──────── Texto proporcionado

El mono territorial

Alfredo Bullard explica que el populismo nacionalista detrás de la victoria de Donald Trump se debe en parte a que nuestras instituciones han evolucionado más rápido que nuestra biología.

Por Alfredo Bullard

Usted llega a la boletería, motivado por la goleada a Paraguay, para comprar una entrada para el partido Perú-Brasil. Hay varias personas delante de usted. Como corresponde se pone detrás del último de la cola. De pronto viene una persona y se coloca exactamente delante de usted. ¿Cómo reaccionaría?

Evidentemente se molestará. Le increpará al colón que se retire y se vaya para atrás. Usted experimentará una emoción conocida como ira. Si el colón se resiste, usted podría molestarse lo suficiente para empujarlo e incluso irse a las manos.

¿Por qué reacciona así? ¿Sabe que no hay ninguna ley que obligue a hacer cola? Entonces, ¿por qué asume que existe un derecho a que otros no se cuelen si han llegado después?

Hay varias explicaciones posibles. Sin duda hay elementos culturales. Por años hemos aprendido que hay que hacer cola. De hecho, si un policía llega es muy probable que se encargue de aplicar una regla que no está en la ley y retire al colón (siempre que el colón no sea su amigo o lo coimee).

Pero el asunto viene de más atrás. Muchos animales (entre los que se incluye el hombre) son territoriales, esto es, que marcan su “derecho” si es que llegan primero a un lugar. Los lobos o los perros marcan su territorio orinando en un sitio y atacan a cualquiera que pretenda entrar dentro del área marcada. Reaccionan con una ira similar a aquella que se genera cuando alguien su cuela en la fila.

────────────────
──────── Datos proporcionados

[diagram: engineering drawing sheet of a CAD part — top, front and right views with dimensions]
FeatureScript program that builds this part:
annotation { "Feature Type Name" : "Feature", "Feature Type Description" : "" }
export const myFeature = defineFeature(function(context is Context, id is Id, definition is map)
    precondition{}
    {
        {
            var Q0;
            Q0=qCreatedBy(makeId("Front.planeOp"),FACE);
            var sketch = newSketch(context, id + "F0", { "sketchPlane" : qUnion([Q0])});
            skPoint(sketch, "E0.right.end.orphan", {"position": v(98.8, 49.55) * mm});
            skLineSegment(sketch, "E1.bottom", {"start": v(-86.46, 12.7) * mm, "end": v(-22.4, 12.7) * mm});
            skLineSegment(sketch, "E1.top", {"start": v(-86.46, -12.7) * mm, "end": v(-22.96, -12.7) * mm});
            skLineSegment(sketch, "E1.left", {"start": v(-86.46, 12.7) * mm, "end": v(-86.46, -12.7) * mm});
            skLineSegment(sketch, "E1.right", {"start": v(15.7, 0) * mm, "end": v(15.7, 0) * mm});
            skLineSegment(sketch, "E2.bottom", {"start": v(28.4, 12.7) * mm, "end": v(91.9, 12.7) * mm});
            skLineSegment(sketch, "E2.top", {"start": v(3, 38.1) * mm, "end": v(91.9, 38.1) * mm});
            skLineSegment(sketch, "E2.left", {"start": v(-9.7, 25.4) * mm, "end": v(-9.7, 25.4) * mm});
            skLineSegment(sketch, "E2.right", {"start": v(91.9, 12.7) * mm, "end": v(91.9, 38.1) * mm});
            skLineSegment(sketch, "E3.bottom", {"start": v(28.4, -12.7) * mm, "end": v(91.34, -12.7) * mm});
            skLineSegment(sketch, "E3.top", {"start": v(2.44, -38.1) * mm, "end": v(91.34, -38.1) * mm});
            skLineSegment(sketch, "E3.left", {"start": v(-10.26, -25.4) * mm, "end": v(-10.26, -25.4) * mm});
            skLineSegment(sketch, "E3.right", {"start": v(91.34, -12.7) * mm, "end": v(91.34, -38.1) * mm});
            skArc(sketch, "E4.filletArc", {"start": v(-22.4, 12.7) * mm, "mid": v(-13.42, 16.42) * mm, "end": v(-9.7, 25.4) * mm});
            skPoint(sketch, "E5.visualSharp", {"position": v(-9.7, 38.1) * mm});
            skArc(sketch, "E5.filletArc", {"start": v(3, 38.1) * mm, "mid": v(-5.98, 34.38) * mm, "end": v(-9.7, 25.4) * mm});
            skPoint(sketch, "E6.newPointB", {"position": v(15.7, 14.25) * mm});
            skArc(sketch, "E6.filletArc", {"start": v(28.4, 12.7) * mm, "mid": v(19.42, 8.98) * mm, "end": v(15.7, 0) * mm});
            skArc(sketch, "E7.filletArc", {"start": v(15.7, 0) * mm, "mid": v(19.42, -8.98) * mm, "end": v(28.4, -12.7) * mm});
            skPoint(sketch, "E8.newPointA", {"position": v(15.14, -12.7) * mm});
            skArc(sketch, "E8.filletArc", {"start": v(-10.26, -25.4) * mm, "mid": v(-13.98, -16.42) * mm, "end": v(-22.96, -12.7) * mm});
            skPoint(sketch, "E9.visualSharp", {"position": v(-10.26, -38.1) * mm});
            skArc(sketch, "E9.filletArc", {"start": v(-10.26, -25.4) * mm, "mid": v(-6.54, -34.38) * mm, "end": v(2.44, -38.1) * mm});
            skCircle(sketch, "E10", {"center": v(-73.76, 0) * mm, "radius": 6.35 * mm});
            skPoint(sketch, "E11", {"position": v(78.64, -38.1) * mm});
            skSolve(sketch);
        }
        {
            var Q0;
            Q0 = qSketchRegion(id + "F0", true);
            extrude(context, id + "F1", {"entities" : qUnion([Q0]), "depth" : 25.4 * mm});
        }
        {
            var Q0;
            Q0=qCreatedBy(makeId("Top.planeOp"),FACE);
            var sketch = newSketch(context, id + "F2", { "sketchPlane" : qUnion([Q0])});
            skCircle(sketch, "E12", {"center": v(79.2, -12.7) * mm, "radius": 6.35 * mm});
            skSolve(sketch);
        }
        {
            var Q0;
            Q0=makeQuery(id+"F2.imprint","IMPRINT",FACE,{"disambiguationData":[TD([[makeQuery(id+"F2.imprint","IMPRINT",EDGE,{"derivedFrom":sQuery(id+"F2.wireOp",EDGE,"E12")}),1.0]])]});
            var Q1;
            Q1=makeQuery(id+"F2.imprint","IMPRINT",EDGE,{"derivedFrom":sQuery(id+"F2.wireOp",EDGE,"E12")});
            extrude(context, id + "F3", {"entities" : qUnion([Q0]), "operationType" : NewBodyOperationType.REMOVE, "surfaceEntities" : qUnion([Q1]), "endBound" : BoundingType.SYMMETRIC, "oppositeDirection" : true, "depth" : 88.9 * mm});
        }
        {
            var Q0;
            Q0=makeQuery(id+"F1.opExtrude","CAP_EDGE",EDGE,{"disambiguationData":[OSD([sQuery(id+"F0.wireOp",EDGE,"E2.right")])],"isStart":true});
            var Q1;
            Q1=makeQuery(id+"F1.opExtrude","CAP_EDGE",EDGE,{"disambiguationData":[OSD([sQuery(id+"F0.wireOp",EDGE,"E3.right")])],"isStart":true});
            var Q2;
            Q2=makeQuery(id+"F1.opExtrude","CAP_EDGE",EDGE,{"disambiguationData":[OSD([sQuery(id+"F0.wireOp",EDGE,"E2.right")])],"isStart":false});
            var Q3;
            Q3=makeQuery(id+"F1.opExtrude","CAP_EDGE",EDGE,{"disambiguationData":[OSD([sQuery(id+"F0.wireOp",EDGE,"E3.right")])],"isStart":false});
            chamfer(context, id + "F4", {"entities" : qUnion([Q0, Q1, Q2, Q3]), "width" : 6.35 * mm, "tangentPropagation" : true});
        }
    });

────────────────

• _Actividades_:
1) Responde estas preguntas sobre el texto del mono territorial:
(a) ¿Para qué partido quiere comprar una entrada la persona que llega a la boletería?
(b) ¿Qué emoción experimentará esa persona cuando alguien se coloque delante de ella?
(c) ¿De qué manera marcan su territorio los lobos o los perros?
2) Indica si cada afirmación concuerda con el texto del mono territorial y justifica tu respuesta con una cita literal:
(a) Hay una ley que obliga a hacer cola.
(b) El hombre figura entre los animales territoriales.
(c) Si llega un policía, lo más probable es que deje al colón en su sitio.

• _Soluciones_:
1)
(a) Para el partido Perú-Brasil.
(b) La ira.
(c) Orinando en un sitio.

2)
(a) No: "¿Sabe que no hay ninguna ley que obligue a hacer cola?"
(b) Sí: "Muchos animales (entre los que se incluye el hombre) son territoriales".
(c) No: "si un policía llega es muy probable que se encargue de aplicar una regla que no está en la ley y retire al colón".